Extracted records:
__________
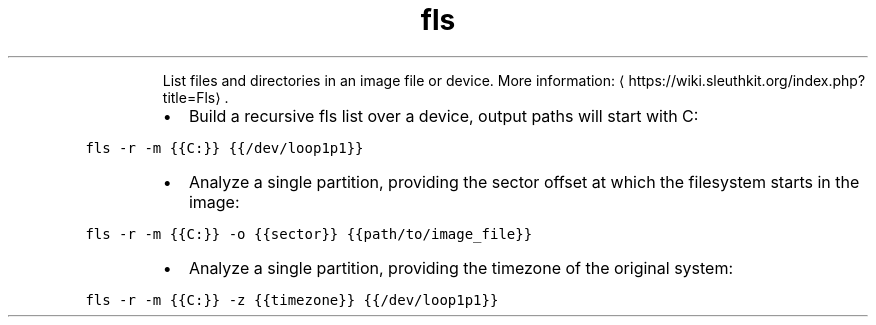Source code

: .TH fls
.PP
.RS
List files and directories in an image file or device.
More information: \[la]https://wiki.sleuthkit.org/index.php?title=Fls\[ra]\&.
.RE
.RS
.IP \(bu 2
Build a recursive fls list over a device, output paths will start with C:
.RE
.PP
\fB\fCfls \-r \-m {{C:}} {{/dev/loop1p1}}\fR
.RS
.IP \(bu 2
Analyze a single partition, providing the sector offset at which the filesystem starts in the image:
.RE
.PP
\fB\fCfls \-r \-m {{C:}} \-o {{sector}} {{path/to/image_file}}\fR
.RS
.IP \(bu 2
Analyze a single partition, providing the timezone of the original system:
.RE
.PP
\fB\fCfls \-r \-m {{C:}} \-z {{timezone}} {{/dev/loop1p1}}\fR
__________
The preceding entries are to be written out again exactly, with the pictures removed.

> _Response to the exercise_:
Source code

: .TH fls
.PP
.RS
List files and directories in an image file or device.
More information: \[la]https://wiki.sleuthkit.org/index.php?title=Fls\[ra]\&.
.RE
.RS
.IP \(bu 2
Build a recursive fls list over a device, output paths will start with C:
.RE
.PP
\fB\fCfls \-r \-m {{C:}} {{/dev/loop1p1}}\fR
.RS
.IP \(bu 2
Analyze a single partition, providing the sector offset at which the filesystem starts in the image:
.RE
.PP
\fB\fCfls \-r \-m {{C:}} \-o {{sector}} {{path/to/image_file}}\fR
.RS
.IP \(bu 2
Analyze a single partition, providing the timezone of the original system:
.RE
.PP
\fB\fCfls \-r \-m {{C:}} \-z {{timezone}} {{/dev/loop1p1}}\fR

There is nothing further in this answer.